Transcribe the line containing "[431,592,496,612] priorty ->" and every line after it, exactly, through the end of the records.

(Revision tracking records)
-.-.-

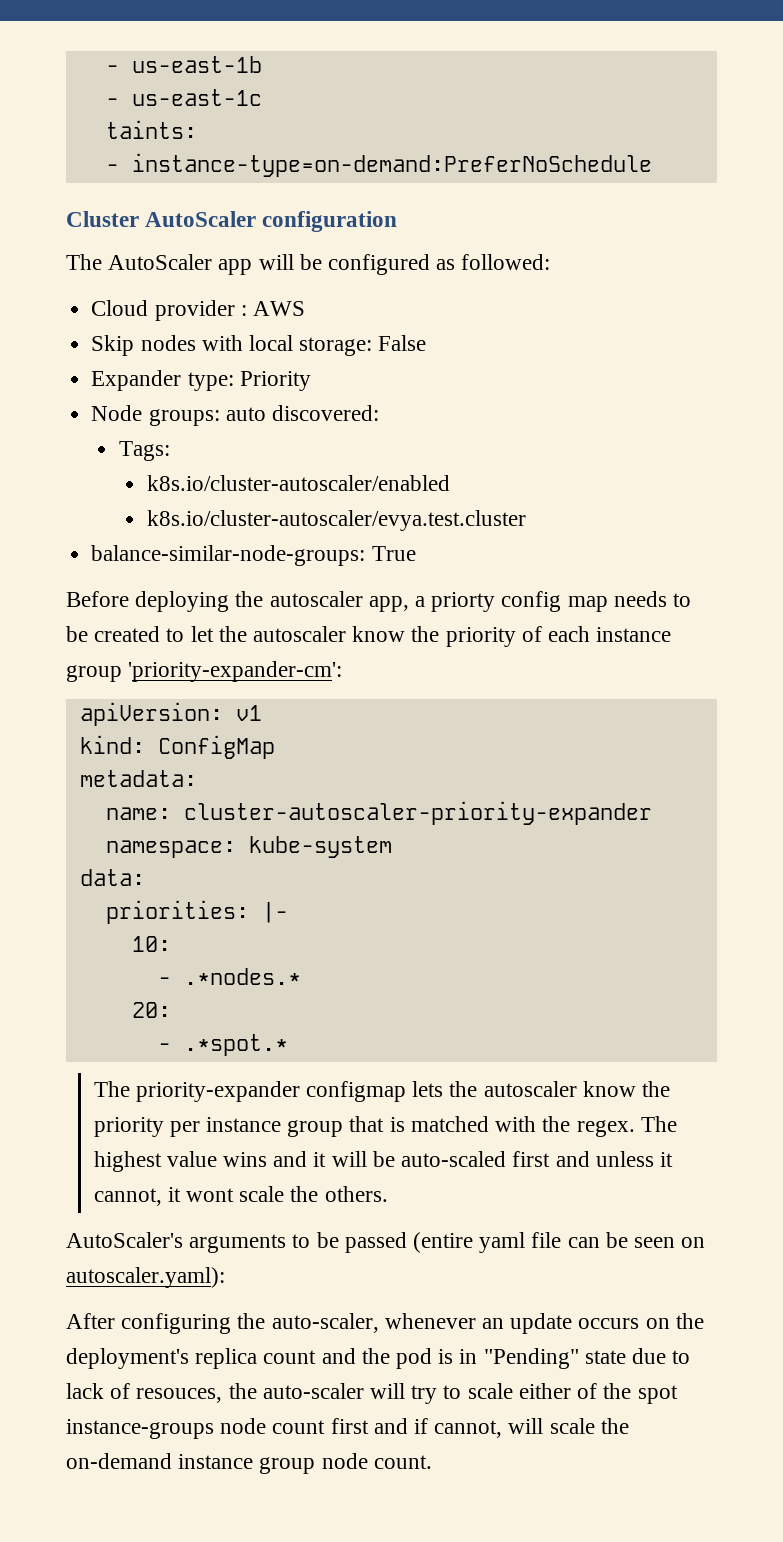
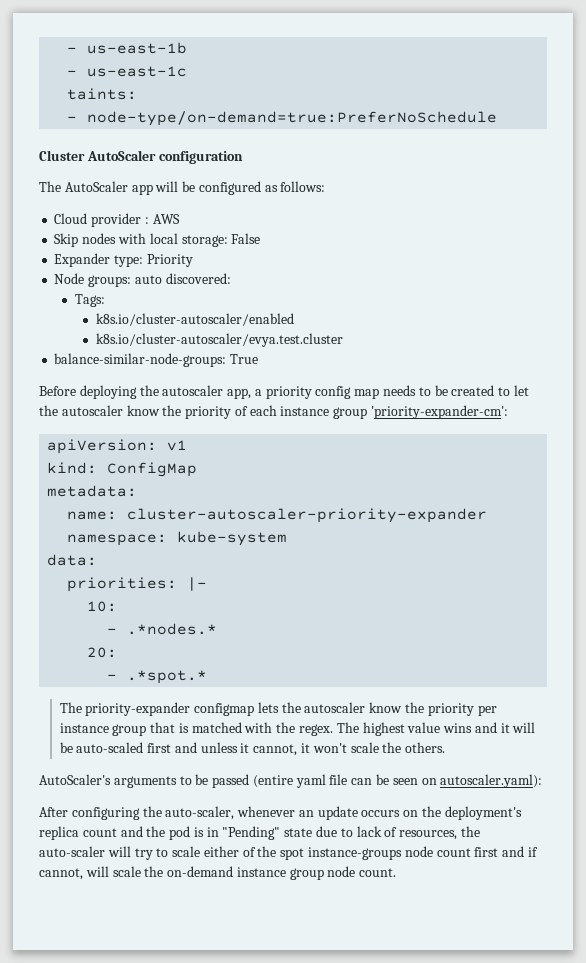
[131,153,652,177] instance-type=on-demand:PreferNoSchedule -> [87,111,498,126] node-type/on-demand=true:PreferNoSchedule
[461,254,551,270] followed: -> [280,181,326,192] follows:
[431,592,496,612] priorty -> [265,386,312,399] priority
[186,1188,235,1202] wont -> [312,743,347,753] won't
[136,1388,223,1403] resouces, -> [399,830,458,840] resources,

-.-.-

◆ **Expected answer**
[431,592,496,612] priorty -> [265,386,312,399] priority
[186,1188,235,1202] wont -> [312,743,347,753] won't
[136,1388,223,1403] resouces, -> [399,830,458,840] resources,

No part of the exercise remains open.